Directed by John G. Avildsen
Written by Sylvester Stallone
I didn’t know Sylvester Stallone wrote this!
Anna and I sat down to watch this. Neither of us had seen it before and didn’t particularly know what to expect beyond some punching. Anna was a bit hesitant on account of the last boxing movie she watched was Million Dollar Baby which is apparently sad. I didn’t think this one would be as sad.
Anyway, after the opening boxing sequence, there’s a lovely ‘Rocky walking home’ montage which sets the scene in the crappy part of Philidelphia and there’s a sweet bit where he walks past some people singing in the street.
Anna: “He’s a boxer with a street a capella gang?”
This is a hometown hero story. Rocky is a down on his luck every-day guy who takes on the challenge to box against someone famous. He wrestles with self doubt, performs one of the most famous training montages to music of all time and gains the support of the people around him.

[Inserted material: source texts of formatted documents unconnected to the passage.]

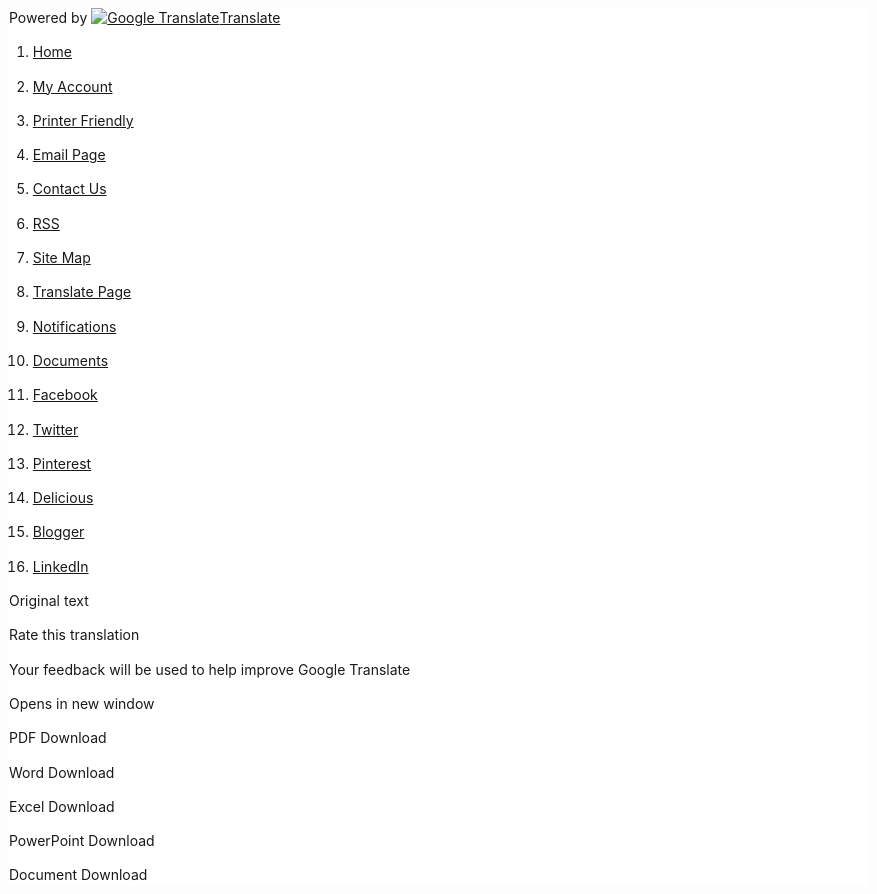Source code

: Powered by [![Google Translate](https://www.gstatic.com/images/branding/googlelogo/1x/googlelogo_color_42x16dp.png)Translate](https://translate.google.com)



01. [Home](https://www.cherryhillsvillage.com)
02. [My Account](https://www.cherryhillsvillage.com/MyAccount)
03. [Printer Friendly](https://www.cherryhillsvillage.com/319/Earl-Hoellen/)
04. [Email Page](https://www.cherryhillsvillage.com/EmailPage)
05. [Contact Us](https://www.cherryhillsvillage.com/directory.aspx)
06. [RSS](https://www.cherryhillsvillage.com/rss.aspx)
07. [Site Map](https://www.cherryhillsvillage.com/SiteMap)
08. [Translate Page](https://www.cherryhillsvillage.com/319/Earl-Hoellen/)
09. [Notifications](https://www.cherryhillsvillage.com/list.aspx)
10. [Documents](https://www.cherryhillsvillage.com/DocumentCenter)



1. [Facebook](https://www.cherryhillsvillage.com/Layout/WidgetShare/ShareLink/Facebook)
2. [Twitter](https://www.cherryhillsvillage.com/Layout/WidgetShare/ShareLink/Twitter)
3. [Pinterest](https://www.cherryhillsvillage.com/Layout/WidgetShare/ShareLink/Pinterest)
4. [Delicious](https://www.cherryhillsvillage.com/Layout/WidgetShare/ShareLink/Delicious)
5. [Blogger](https://www.cherryhillsvillage.com/Layout/WidgetShare/ShareLink/Blogger)
6. [LinkedIn](https://www.cherryhillsvillage.com/Layout/WidgetShare/ShareLink/LinkedIn)

Original text

Rate this translation

Your feedback will be used to help improve Google Translate

Opens in new window

PDF Download

Word Download

Excel Download

PowerPoint Download

Document Download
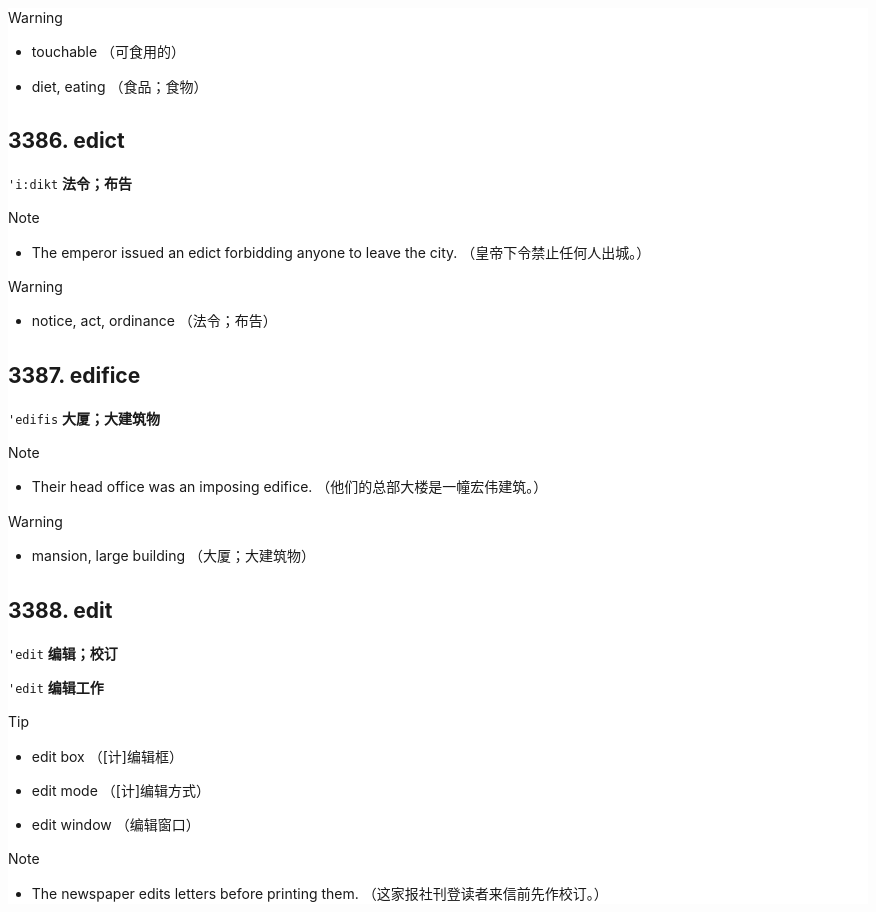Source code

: > [!WARNING]
>
> - touchable （可食用的）
>
> - diet, eating （食品；食物）
>

## 3386. edict

`'i:dikt`  **法令；布告**

> [!NOTE]
>
> - The emperor issued an edict forbidding anyone to leave the city. （皇帝下令禁止任何人出城。）
>

> [!WARNING]
>
> - notice, act, ordinance （法令；布告）
>

## 3387. edifice

`'edifis`  **大厦；大建筑物**

> [!NOTE]
>
> - Their head office was an imposing edifice. （他们的总部大楼是一幢宏伟建筑。）
>

> [!WARNING]
>
> - mansion, large building （大厦；大建筑物）
>

## 3388. edit

`'edit`  **编辑；校订**

`'edit`  **编辑工作**

> [!TIP]
>
> - edit box （[计]编辑框）
>
> - edit mode （[计]编辑方式）
>
> - edit window （编辑窗口）
>

> [!NOTE]
>
> - The newspaper edits letters before printing them. （这家报社刊登读者来信前先作校订。）
>
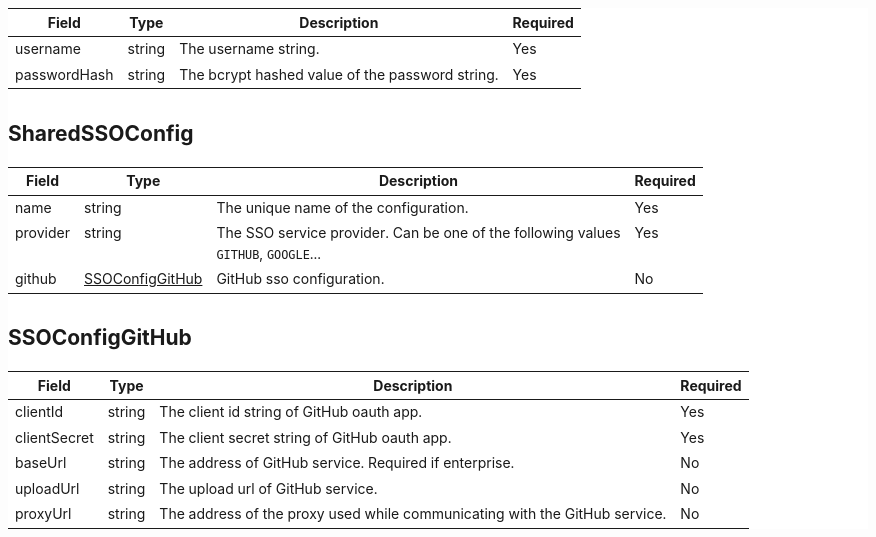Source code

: | Field | Type | Description | Required |
|-|-|-|-|
| username | string | The username string. | Yes |
| passwordHash | string | The bcrypt hashed value of the password string. | Yes |

## SharedSSOConfig

| Field | Type | Description | Required |
|-|-|-|-|
| name | string | The unique name of the configuration. | Yes |
| provider | string | The SSO service provider. Can be one of the following values<br>`GITHUB`, `GOOGLE`... | Yes |
| github | [SSOConfigGitHub](#ssoconfiggithub) | GitHub sso configuration. | No |

## SSOConfigGitHub

| Field | Type | Description | Required |
|-|-|-|-|
| clientId | string | The client id string of GitHub oauth app. | Yes |
| clientSecret | string | The client secret string of GitHub oauth app. | Yes |
| baseUrl | string | The address of GitHub service. Required if enterprise. | No |
| uploadUrl | string | The upload url of GitHub service. | No |
| proxyUrl | string | The address of the proxy used while communicating with the GitHub service. | No |

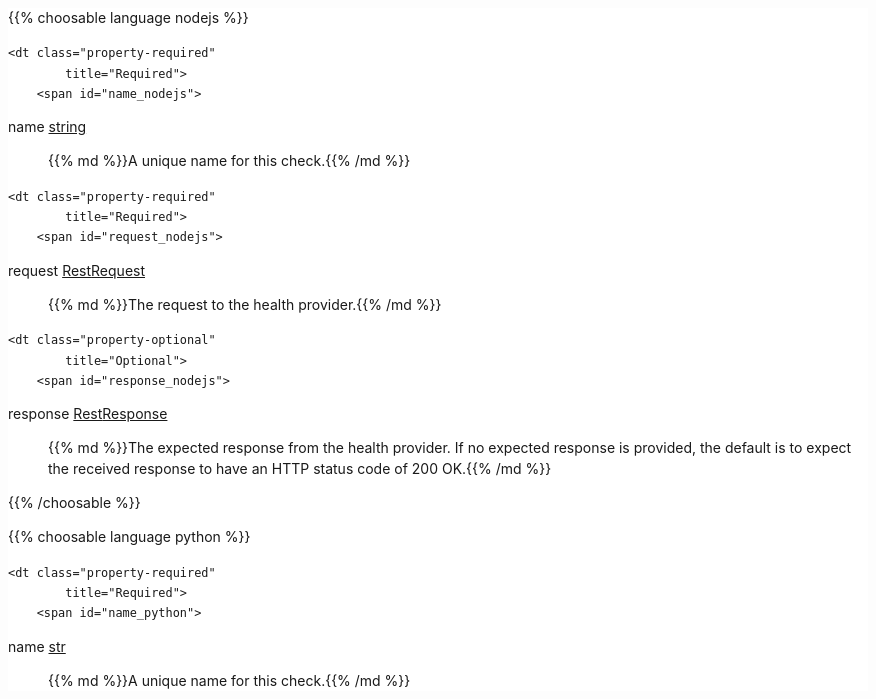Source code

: 
{{% choosable language nodejs %}}
<dl class="resources-properties">

    <dt class="property-required"
            title="Required">
        <span id="name_nodejs">
<a href="#name_nodejs" style="color: inherit; text-decoration: inherit;">name</a>
</span> 
        <span class="property-indicator"></span>
        <span class="property-type"><a href="https://developer.mozilla.org/en-US/docs/Web/JavaScript/Reference/Global_Objects/string">string</a></span>
    </dt>
    <dd>{{% md %}}A unique name for this check.{{% /md %}}</dd>

    <dt class="property-required"
            title="Required">
        <span id="request_nodejs">
<a href="#request_nodejs" style="color: inherit; text-decoration: inherit;">request</a>
</span> 
        <span class="property-indicator"></span>
        <span class="property-type"><a href="#restrequest">Rest<wbr>Request</a></span>
    </dt>
    <dd>{{% md %}}The request to the health provider.{{% /md %}}</dd>

    <dt class="property-optional"
            title="Optional">
        <span id="response_nodejs">
<a href="#response_nodejs" style="color: inherit; text-decoration: inherit;">response</a>
</span> 
        <span class="property-indicator"></span>
        <span class="property-type"><a href="#restresponse">Rest<wbr>Response</a></span>
    </dt>
    <dd>{{% md %}}The expected response from the health provider. If no expected response is provided, the default is to expect the received response to have an HTTP status code of 200 OK.{{% /md %}}</dd>

</dl>
{{% /choosable %}}


{{% choosable language python %}}
<dl class="resources-properties">

    <dt class="property-required"
            title="Required">
        <span id="name_python">
<a href="#name_python" style="color: inherit; text-decoration: inherit;">name</a>
</span> 
        <span class="property-indicator"></span>
        <span class="property-type"><a href="https://docs.python.org/3/library/stdtypes.html">str</a></span>
    </dt>
    <dd>{{% md %}}A unique name for this check.{{% /md %}}</dd>
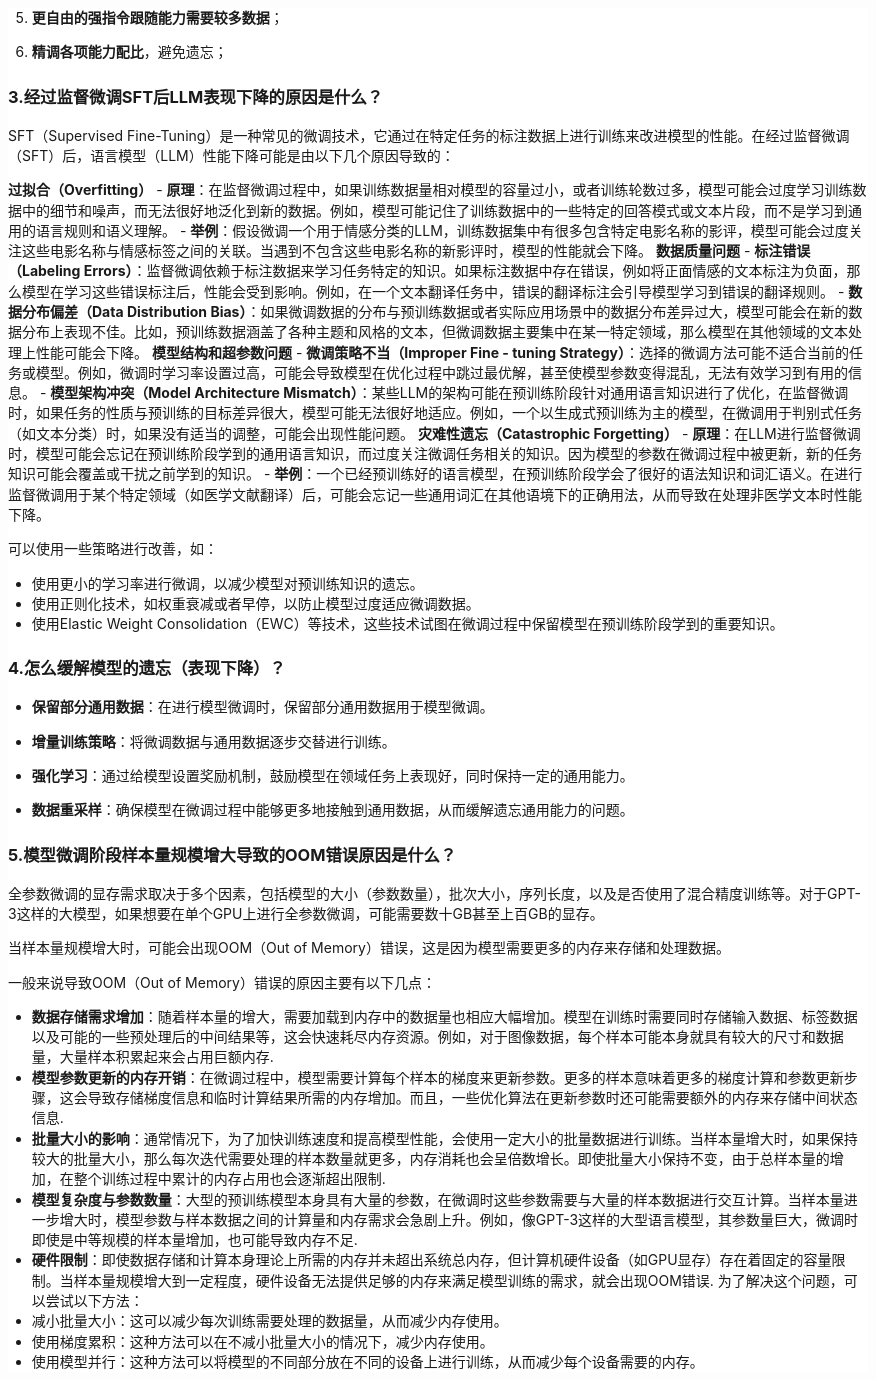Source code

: 5. **更自由的强指令跟随能力需要较多数据**；

6. **精调各项能力配比**，避免遗忘；

<h3 id='3.经过监督微调SFT后LLM表现下降的原因是什么？'>3.经过监督微调SFT后LLM表现下降的原因是什么？</h3>

SFT（Supervised Fine-Tuning）是一种常见的微调技术，它通过在特定任务的标注数据上进行训练来改进模型的性能。在经过监督微调（SFT）后，语言模型（LLM）性能下降可能是由以下几个原因导致的：

**过拟合（Overfitting）**
    - **原理**：在监督微调过程中，如果训练数据量相对模型的容量过小，或者训练轮数过多，模型可能会过度学习训练数据中的细节和噪声，而无法很好地泛化到新的数据。例如，模型可能记住了训练数据中的一些特定的回答模式或文本片段，而不是学习到通用的语言规则和语义理解。
    - **举例**：假设微调一个用于情感分类的LLM，训练数据集中有很多包含特定电影名称的影评，模型可能会过度关注这些电影名称与情感标签之间的关联。当遇到不包含这些电影名称的新影评时，模型的性能就会下降。
**数据质量问题**
    - **标注错误（Labeling Errors）**：监督微调依赖于标注数据来学习任务特定的知识。如果标注数据中存在错误，例如将正面情感的文本标注为负面，那么模型在学习这些错误标注后，性能会受到影响。例如，在一个文本翻译任务中，错误的翻译标注会引导模型学习到错误的翻译规则。
    - **数据分布偏差（Data Distribution Bias）**：如果微调数据的分布与预训练数据或者实际应用场景中的数据分布差异过大，模型可能会在新的数据分布上表现不佳。比如，预训练数据涵盖了各种主题和风格的文本，但微调数据主要集中在某一特定领域，那么模型在其他领域的文本处理上性能可能会下降。
**模型结构和超参数问题**
    - **微调策略不当（Improper Fine - tuning Strategy）**：选择的微调方法可能不适合当前的任务或模型。例如，微调时学习率设置过高，可能会导致模型在优化过程中跳过最优解，甚至使模型参数变得混乱，无法有效学习到有用的信息。
    - **模型架构冲突（Model Architecture Mismatch）**：某些LLM的架构可能在预训练阶段针对通用语言知识进行了优化，在监督微调时，如果任务的性质与预训练的目标差异很大，模型可能无法很好地适应。例如，一个以生成式预训练为主的模型，在微调用于判别式任务（如文本分类）时，如果没有适当的调整，可能会出现性能问题。
**灾难性遗忘（Catastrophic Forgetting）**
    - **原理**：在LLM进行监督微调时，模型可能会忘记在预训练阶段学到的通用语言知识，而过度关注微调任务相关的知识。因为模型的参数在微调过程中被更新，新的任务知识可能会覆盖或干扰之前学到的知识。
    - **举例**：一个已经预训练好的语言模型，在预训练阶段学会了很好的语法知识和词汇语义。在进行监督微调用于某个特定领域（如医学文献翻译）后，可能会忘记一些通用词汇在其他语境下的正确用法，从而导致在处理非医学文本时性能下降。

可以使用一些策略进行改善，如：
- 使用更小的学习率进行微调，以减少模型对预训练知识的遗忘。
- 使用正则化技术，如权重衰减或者早停，以防止模型过度适应微调数据。
- 使用Elastic Weight Consolidation（EWC）等技术，这些技术试图在微调过程中保留模型在预训练阶段学到的重要知识。


<h3 id='4.怎么缓解模型的遗忘（表现下降）？'>4.怎么缓解模型的遗忘（表现下降）？</h3>

- **保留部分通用数据**：在进行模型微调时，保留部分通用数据用于模型微调。

- **增量训练策略**：将微调数据与通用数据逐步交替进行训练。

- **强化学习**：通过给模型设置奖励机制，鼓励模型在领域任务上表现好，同时保持一定的通用能力。

- **数据重采样**：确保模型在微调过程中能够更多地接触到通用数据，从而缓解遗忘通用能力的问题。


<h3 id='5.模型微调阶段样本量规模增大导致的OOM错误原因是什么？'>5.模型微调阶段样本量规模增大导致的OOM错误原因是什么？</h3>

全参数微调的显存需求取决于多个因素，包括模型的大小（参数数量），批次大小，序列长度，以及是否使用了混合精度训练等。对于GPT-3这样的大模型，如果想要在单个GPU上进行全参数微调，可能需要数十GB甚至上百GB的显存。

当样本量规模增大时，可能会出现OOM（Out of Memory）错误，这是因为模型需要更多的内存来存储和处理数据。

一般来说导致OOM（Out of Memory）错误的原因主要有以下几点：
- **数据存储需求增加**：随着样本量的增大，需要加载到内存中的数据量也相应大幅增加。模型在训练时需要同时存储输入数据、标签数据以及可能的一些预处理后的中间结果等，这会快速耗尽内存资源。例如，对于图像数据，每个样本可能本身就具有较大的尺寸和数据量，大量样本积累起来会占用巨额内存.
- **模型参数更新的内存开销**：在微调过程中，模型需要计算每个样本的梯度来更新参数。更多的样本意味着更多的梯度计算和参数更新步骤，这会导致存储梯度信息和临时计算结果所需的内存增加。而且，一些优化算法在更新参数时还可能需要额外的内存来存储中间状态信息.
- **批量大小的影响**：通常情况下，为了加快训练速度和提高模型性能，会使用一定大小的批量数据进行训练。当样本量增大时，如果保持较大的批量大小，那么每次迭代需要处理的样本数量就更多，内存消耗也会呈倍数增长。即使批量大小保持不变，由于总样本量的增加，在整个训练过程中累计的内存占用也会逐渐超出限制.
- **模型复杂度与参数数量**：大型的预训练模型本身具有大量的参数，在微调时这些参数需要与大量的样本数据进行交互计算。当样本量进一步增大时，模型参数与样本数据之间的计算量和内存需求会急剧上升。例如，像GPT-3这样的大型语言模型，其参数量巨大，微调时即使是中等规模的样本量增加，也可能导致内存不足.
- **硬件限制**：即使数据存储和计算本身理论上所需的内存并未超出系统总内存，但计算机硬件设备（如GPU显存）存在着固定的容量限制。当样本量规模增大到一定程度，硬件设备无法提供足够的内存来满足模型训练的需求，就会出现OOM错误.
为了解决这个问题，可以尝试以下方法：
- 减小批量大小：这可以减少每次训练需要处理的数据量，从而减少内存使用。
- 使用梯度累积：这种方法可以在不减小批量大小的情况下，减少内存使用。
- 使用模型并行：这种方法可以将模型的不同部分放在不同的设备上进行训练，从而减少每个设备需要的内存。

Having said that, I’m not very keen on Sylvester Stallone in this role. I’m sure there’s a lot of great reasons that he should have played his own main character, but I don’t find him charismatic as an actor and he is literally hard to understand. That said, it does make him believable as a Philadelphia nobody who’s unaware of his own talents. I dunno.
Does it make me love the people? Rocky talking to his turtles and fish sets the scene pretty early on for him as a sensitive guy with some humour. Then we see him practising the joke he wants to tell to Adrian in the mirror before he sees her the next day. It’s sweet.
Bechdel test: No. Adrian talks to the other woman who works at the pet store but she’s never named. She literally exists as a character to be seduced by Rocky (he has to fight past her shyness and poor self esteem in order to kiss her,) and he makes her more beautiful by taking off her glasses and weird hat, and from that moment on she’s the supportive love interest. Aside from the first moments of her in the pet shop we only see her in the context of Rocky as a love interest, or her brother Paulie as a point of contention. There’s a really dramatically awkward Christmas scene where Paulie is so incensed to see his sister existing outside of the context he knows her in (sad, pathetic, obedient to him, domestic), he’s so angry that he gets physically violent. So yeah, she’s not a strong character to me.
Mickey: Your nose is broken.
Rocky: How does it look?
Mickey: Ah, it’s an improvement.
State of Mind: We sort of missed whether he won or not, so I had to check on wikipedia. I can’t say much about this, because neither Anna or I really cared. It’s a bit slow, it’s a bit lacking of plot.. The training montage was fine, but even as a sports movie it didn’t really grab me. Anna wants to be on record saying she didn’t care about it.